On March 25, Taiwan and the US signed a memorandum of understanding (MOU) to establish a coast guard working group. In the past few years, the Coast Guard Administration has increasingly taken on the role of an auxiliary navy, while the US Coast Guard operates as one of the six branches of the US armed forces.
The MOU is not only the first joint agreement between Taiwan and the US under the administration of US President Joe Biden, it also represents a significant first step toward the formation of a quasi-military alliance between the two nations.
Just over two years ago, on March 25, 2019, US Coast Guard cutter the USCGC Bertholf and US Navy guided-missile destroyer the USS Curtis Wilbur transited through the Taiwan Strait on a freedom of navigation operation. It was the first such voyage involving a US Coast Guard vessel and the operation demonstrated that the coastal protection force was capable of operating alongside the US Navy, forward-deployed in the western Pacific for politically charged frontline duties such as traversing the Strait.
Moreover, on Dec. 17 last year, the US Navy, US Marine Corps and US Coast Guard published a joint report, titled “Advantage at Sea: Prevailing With Integrated All-Domain Naval Power.” The report was a follow-up to an earlier strategic guidance paper, titled “Forward, Engaged and Ready: A Cooperative Strategy for 21st Century Seapower,” published in March, 2015.

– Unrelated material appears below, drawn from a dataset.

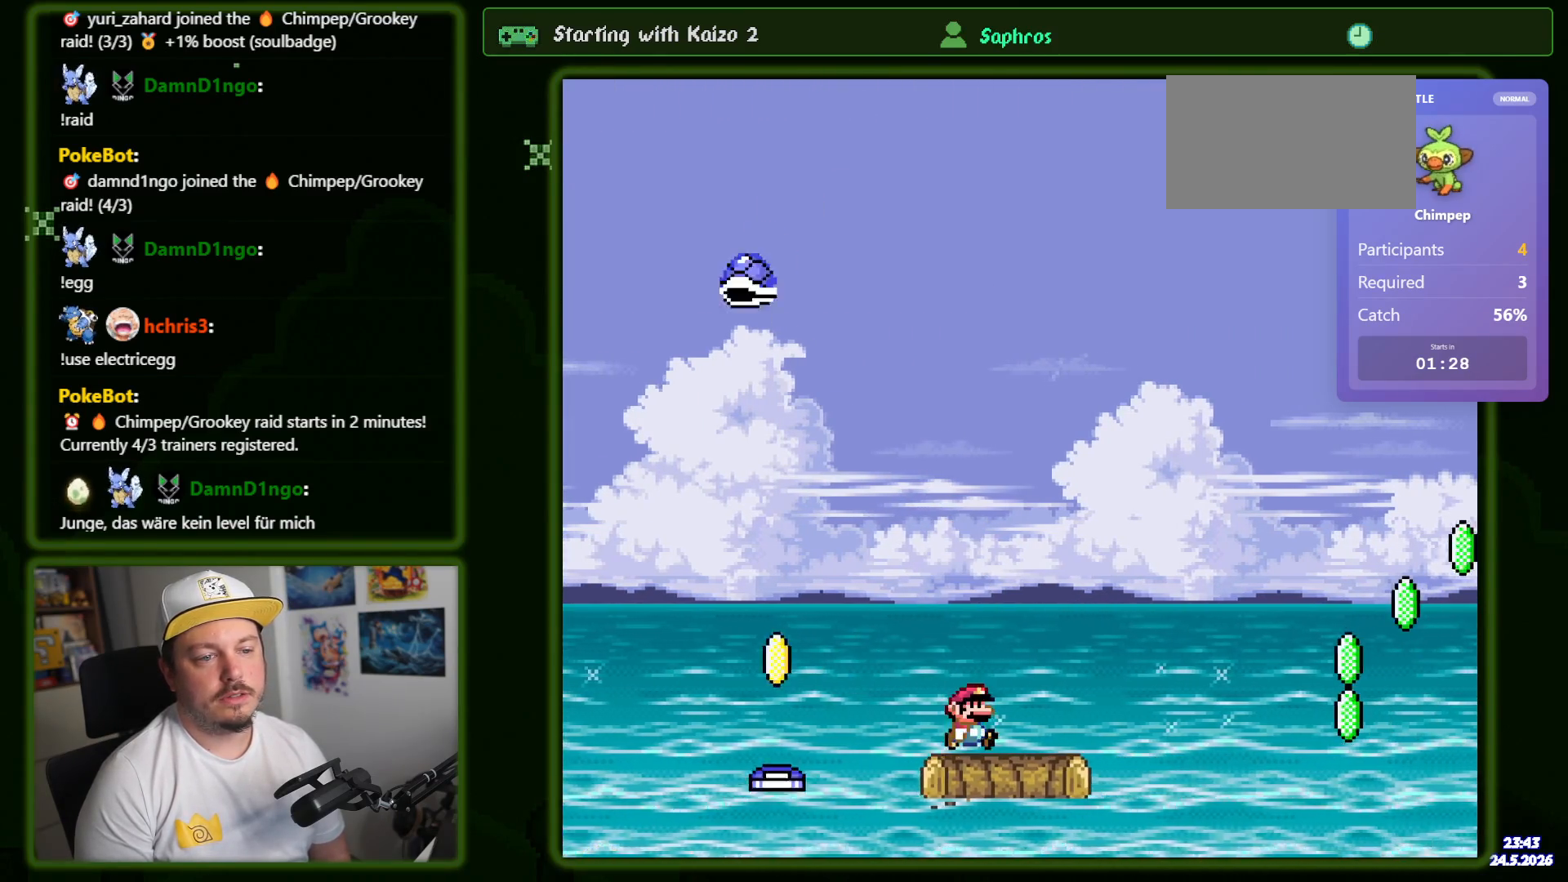
{"dt_ms": 500, "buttons": ["Y"], "events": [[300, "DPAD_RIGHT", "up"], [317, "DPAD_LEFT", "down"], [434, "DPAD_LEFT", "up"]]}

Right from the outset, last year’s report directly identifies China and Russia as “determined rivals” to the US, although China is referenced 33 times in the main body of the report, compared with only 16 mentions of Russia — twice as often. This demonstrates that the US military views China as by far the more serious threat.
The report also emphasizes that by working closely together and pooling their resources, these three branches of the US military can achieve synergies and a force multiplier effect so that US maritime power and the interests of US allies are not threatened.
In Taiwan, on Dec. 12 last year the first of 12 Anping-class patrol vessels — a modified and improved version of the Tuo Chiang-class missile corvette — entered service with the Coast Guard Administration. In addition to carrying the Chen Hai high-explosive missile system, the vessels are also capable of being retrofitted with the Hsiung Feng “Brave Wind” II and III anti-ship missile systems.
In other words, if required, the Anping-class patrol vessels can be upgraded to have the same capability as the navy’s planned 12 Tuo Chiang-class missile corvettes, providing the navy with an additional 12 fast-attack boats for deployment into a theater of war.
Additionally, before taking up the post at the beginning of the year, Coast Guard Administration Director-General Chou Mei-wu (周美伍) was a National Security Bureau special adviser based in Washington for a little more than two years. Chou’s time in Washington would have allowed him to establish communication channels and gain experience that would stand him in good stead for his current role. The government might have planned it this way to enable cooperation with the US on a broad range of maritime matters.
Defending against Chinese “gray zone” conflict in the Strait is to be the common security issue facing Taiwan and the US in the years ahead.
The signing of the MOU is a response to China’s Coast Guard Law, which came into effect on Feb. 1. The MOU is a potent signal of the shared stance and aspirations of both nations and a sign of deepening cooperation between Taipei and Washington that has sown the seed for a US-Taiwan quasi-military alliance.
Huang Wei-ping is a former think tank researcher.